According to professor of meteorology Sukyoung Lee, this finding has implications for the wellbeing of the planet, and the wellness of its inhabitants worldwide, because ‘previous research suggests that this southward shift in the jet stream has contributed to changes in ocean circulation patterns and precipitation patterns in the Southern Hemisphere, both of which can have important impacts on people’s livelihoods.’
Lee said that though it was already thought that both ozone depletion and greenhouse gas increase have contributed to the southward shift of the Southern Hemisphere jet stream, until now, no one has been able to use observational data to determine the extent to which each has contributed to the shift. ‘Understanding the differences between these two forcings is important in predicting what will happen as the ozone hole recovers,’ she explained. ‘The jet stream is expected to shift back toward the north as ozone is replenished, yet the greenhouse-gas effect could negate this.’
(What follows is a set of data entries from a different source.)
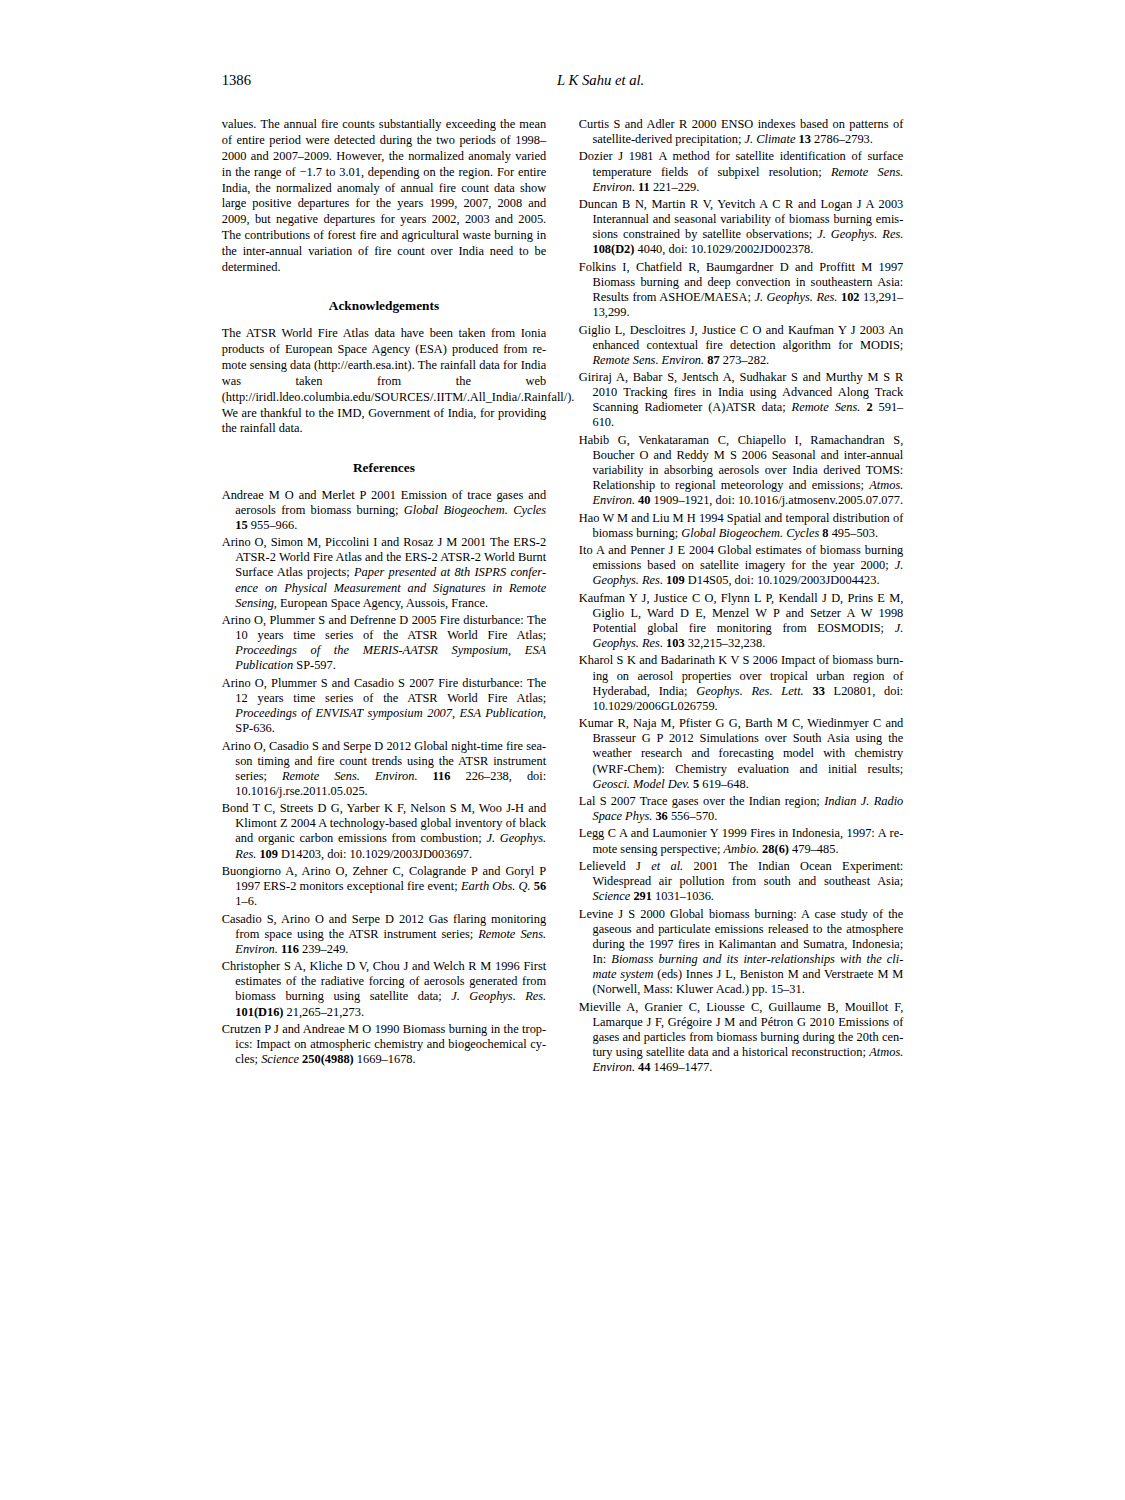1386 L K Sahu et al.
values. The annual fire counts substantially exceeding the mean of entire period were detected during the two periods of 1998–2000 and 2007–2009. However, the normalized anomaly varied in the range of −1.7 to 3.01, depending on the region. For entire India, the normalized anomaly of annual fire count data show large positive departures for the years 1999, 2007, 2008 and 2009, but negative departures for years 2002, 2003 and 2005. The contributions of forest fire and agricultural waste burning in the inter-annual variation of fire count over India need to be determined.
Acknowledgements
The ATSR World Fire Atlas data have been taken from Ionia products of European Space Agency (ESA) produced from remote sensing data (http://earth.esa.int). The rainfall data for India was taken from the web (http://iridl.ldeo.columbia.edu/SOURCES/.IITM/.All_India/.Rainfall/). We are thankful to the IMD, Government of India, for providing the rainfall data.
References
Andreae M O and Merlet P 2001 Emission of trace gases and aerosols from biomass burning; Global Biogeochem. Cycles 15 955–966.
Arino O, Simon M, Piccolini I and Rosaz J M 2001 The ERS-2 ATSR-2 World Fire Atlas and the ERS-2 ATSR-2 World Burnt Surface Atlas projects; Paper presented at 8th ISPRS conference on Physical Measurement and Signatures in Remote Sensing, European Space Agency, Aussois, France.
Arino O, Plummer S and Defrenne D 2005 Fire disturbance: The 10 years time series of the ATSR World Fire Atlas; Proceedings of the MERIS-AATSR Symposium, ESA Publication SP-597.
Arino O, Plummer S and Casadio S 2007 Fire disturbance: The 12 years time series of the ATSR World Fire Atlas; Proceedings of ENVISAT symposium 2007, ESA Publication, SP-636.
Arino O, Casadio S and Serpe D 2012 Global night-time fire season timing and fire count trends using the ATSR instrument series; Remote Sens. Environ. 116 226–238, doi: 10.1016/j.rse.2011.05.025.
Bond T C, Streets D G, Yarber K F, Nelson S M, Woo J-H and Klimont Z 2004 A technology-based global inventory of black and organic carbon emissions from combustion; J. Geophys. Res. 109 D14203, doi: 10.1029/2003JD003697.
Buongiorno A, Arino O, Zehner C, Colagrande P and Goryl P 1997 ERS-2 monitors exceptional fire event; Earth Obs. Q. 56 1–6.
Casadio S, Arino O and Serpe D 2012 Gas flaring monitoring from space using the ATSR instrument series; Remote Sens. Environ. 116 239–249.
Christopher S A, Kliche D V, Chou J and Welch R M 1996 First estimates of the radiative forcing of aerosols generated from biomass burning using satellite data; J. Geophys. Res. 101(D16) 21,265–21,273.
Crutzen P J and Andreae M O 1990 Biomass burning in the tropics: Impact on atmospheric chemistry and biogeochemical cycles; Science 250(4988) 1669–1678.
Curtis S and Adler R 2000 ENSO indexes based on patterns of satellite-derived precipitation; J. Climate 13 2786–2793.
Dozier J 1981 A method for satellite identification of surface temperature fields of subpixel resolution; Remote Sens. Environ. 11 221–229.
Duncan B N, Martin R V, Yevitch A C R and Logan J A 2003 Interannual and seasonal variability of biomass burning emissions constrained by satellite observations; J. Geophys. Res. 108(D2) 4040, doi: 10.1029/2002JD002378.
Folkins I, Chatfield R, Baumgardner D and Proffitt M 1997 Biomass burning and deep convection in southeastern Asia: Results from ASHOE/MAESA; J. Geophys. Res. 102 13,291–13,299.
Giglio L, Descloitres J, Justice C O and Kaufman Y J 2003 An enhanced contextual fire detection algorithm for MODIS; Remote Sens. Environ. 87 273–282.
Giriraj A, Babar S, Jentsch A, Sudhakar S and Murthy M S R 2010 Tracking fires in India using Advanced Along Track Scanning Radiometer (A)ATSR data; Remote Sens. 2 591–610.
Habib G, Venkataraman C, Chiapello I, Ramachandran S, Boucher O and Reddy M S 2006 Seasonal and inter-annual variability in absorbing aerosols over India derived TOMS: Relationship to regional meteorology and emissions; Atmos. Environ. 40 1909–1921, doi: 10.1016/j.atmosenv.2005.07.077.
Hao W M and Liu M H 1994 Spatial and temporal distribution of biomass burning; Global Biogeochem. Cycles 8 495–503.
Ito A and Penner J E 2004 Global estimates of biomass burning emissions based on satellite imagery for the year 2000; J. Geophys. Res. 109 D14S05, doi: 10.1029/2003JD004423.
Kaufman Y J, Justice C O, Flynn L P, Kendall J D, Prins E M, Giglio L, Ward D E, Menzel W P and Setzer A W 1998 Potential global fire monitoring from EOSMODIS; J. Geophys. Res. 103 32,215–32,238.
Kharol S K and Badarinath K V S 2006 Impact of biomass burning on aerosol properties over tropical urban region of Hyderabad, India; Geophys. Res. Lett. 33 L20801, doi: 10.1029/2006GL026759.
Kumar R, Naja M, Pfister G G, Barth M C, Wiedinmyer C and Brasseur G P 2012 Simulations over South Asia using the weather research and forecasting model with chemistry (WRF-Chem): Chemistry evaluation and initial results; Geosci. Model Dev. 5 619–648.
Lal S 2007 Trace gases over the Indian region; Indian J. Radio Space Phys. 36 556–570.
Legg C A and Laumonier Y 1999 Fires in Indonesia, 1997: A remote sensing perspective; Ambio. 28(6) 479–485.
Lelieveld J et al. 2001 The Indian Ocean Experiment: Widespread air pollution from south and southeast Asia; Science 291 1031–1036.
Levine J S 2000 Global biomass burning: A case study of the gaseous and particulate emissions released to the atmosphere during the 1997 fires in Kalimantan and Sumatra, Indonesia; In: Biomass burning and its inter-relationships with the climate system (eds) Innes J L, Beniston M and Verstraete M M (Norwell, Mass: Kluwer Acad.) pp. 15–31.
Mieville A, Granier C, Liousse C, Guillaume B, Mouillot F, Lamarque J F, Grégoire J M and Pétron G 2010 Emissions of gases and particles from biomass burning during the 20th century using satellite data and a historical reconstruction; Atmos. Environ. 44 1469–1477.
With her colleague Steven Feldstein, professor of meteorology, Lee developed a new method to distinguish between the effects of the two forcings, using a cluster analysis to investigate the effects of ozone and greenhouse gas on four different observed wind patterns. The results, which appear in the journal Science, were that the first wind pattern, which corresponded to an equatorward shift of the midlatitude westerlies, was associated with greenhouse gases, whilst the third pattern, which corresponded to a poleward shift of the westerlies, was associated with ozone. They found that the other two wind patterns were unrelated to either of the forcings, but a long-term decline in the frequency of the first pattern and a long-term increase in the frequency of the third pattern could explain the changes in the Southern Hemisphere jet stream.
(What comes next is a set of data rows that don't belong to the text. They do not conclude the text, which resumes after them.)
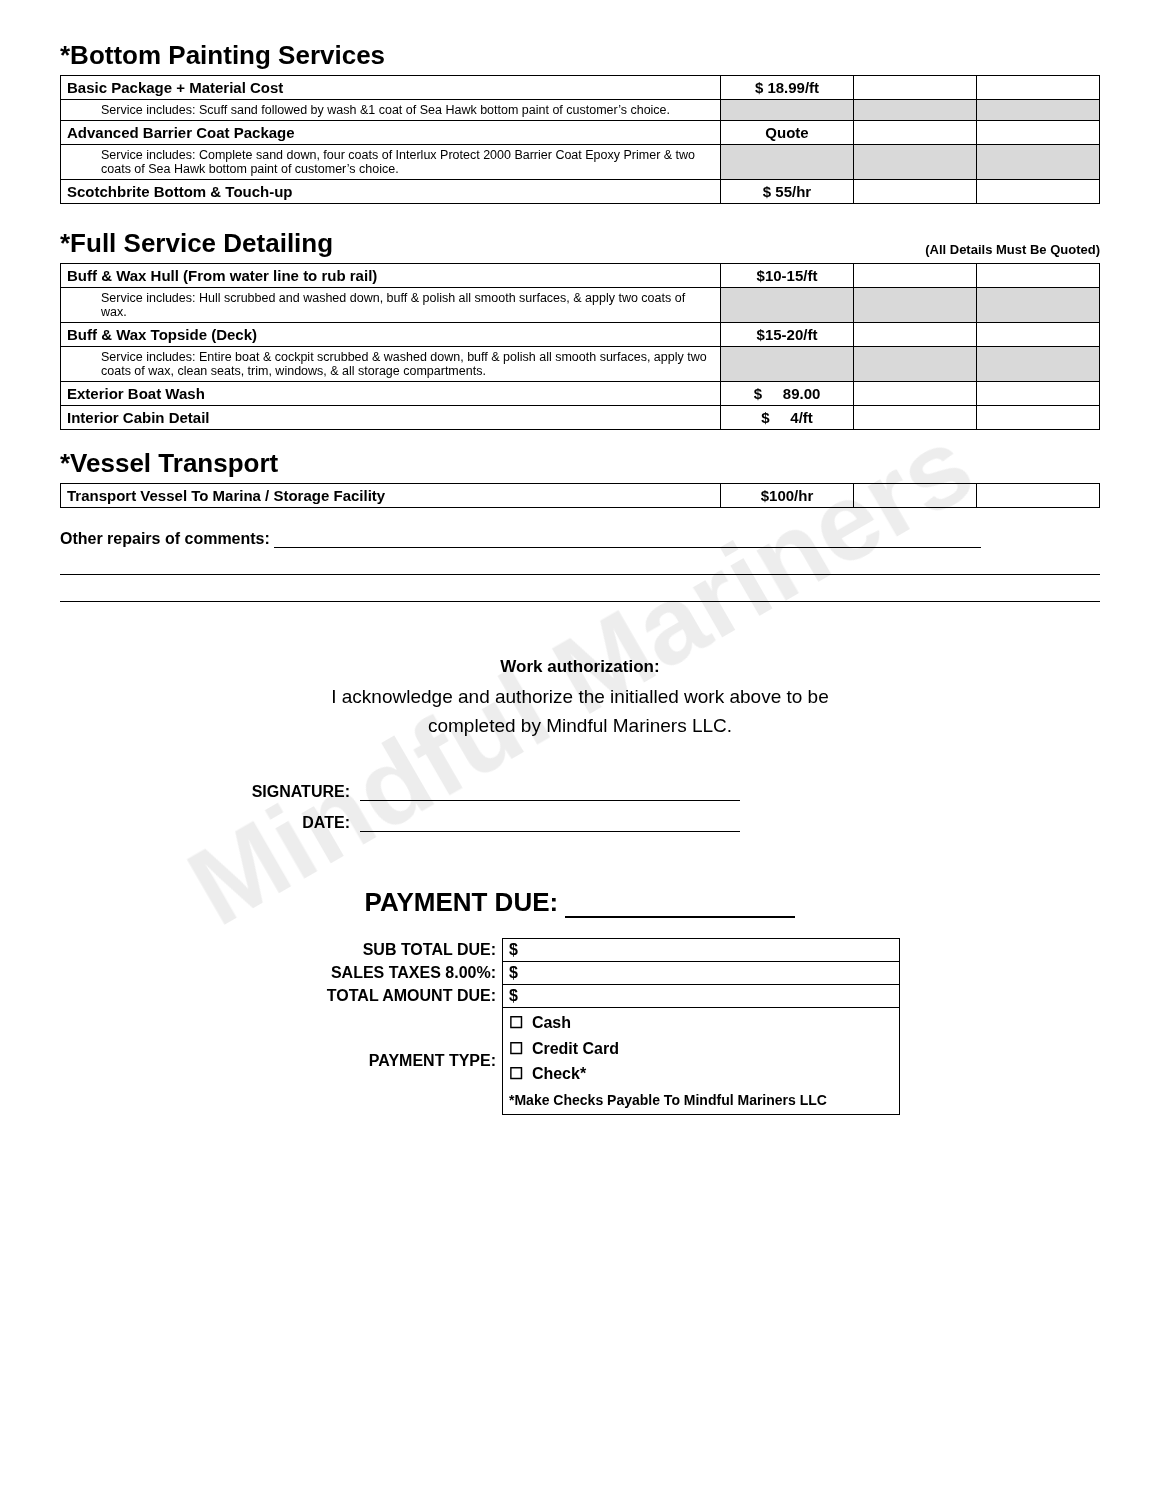*Bottom Painting Services
| Basic Package + Material Cost | $ 18.99/ft | | |
| Service includes: Scuff sand followed by wash &1 coat of Sea Hawk bottom paint of customer’s choice. | | | |
| Advanced Barrier Coat Package | Quote | | |
| Service includes: Complete sand down, four coats of Interlux Protect 2000 Barrier Coat Epoxy Primer & two coats of Sea Hawk bottom paint of customer’s choice. | | | |
| Scotchbrite Bottom & Touch-up | $ 55/hr | | |
*Full Service Detailing
(All Details Must Be Quoted)
| Buff & Wax Hull (From water line to rub rail) | $10-15/ft | | |
| Service includes: Hull scrubbed and washed down, buff & polish all smooth surfaces, & apply two coats of wax. | | | |
| Buff & Wax Topside (Deck) | $15-20/ft | | |
| Service includes: Entire boat & cockpit scrubbed & washed down, buff & polish all smooth surfaces, apply two coats of wax, clean seats, trim, windows, & all storage compartments. | | | |
| Exterior Boat Wash | $ 89.00 | | |
| Interior Cabin Detail | $ 4/ft | | |
*Vessel Transport
| Transport Vessel To Marina / Storage Facility | $100/hr | | |
Other repairs of comments:
Work authorization:
I acknowledge and authorize the initialled work above to be
completed by Mindful Mariners LLC.
SIGNATURE:
DATE:
PAYMENT DUE:
| SUB TOTAL DUE: | $ |
| SALES TAXES 8.00%: | $ |
| TOTAL AMOUNT DUE: | $ |
| PAYMENT TYPE: | ☐ Cash ☐ Credit Card ☐ Check* *Make Checks Payable To Mindful Mariners LLC |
Feldstein concluded, ‘Not only are the results of this paper important for better understanding climate change, but this paper is also important because it uses a new approach to try to better understand climate change; it uses observational data on a short time scale to try to look at cause and effect, which is something that is rarely done in climate research. Also, our results are consistent with climate models, so this paper provides support that climate models are performing well at simulating the atmospheric response to ozone and greenhouse gases.’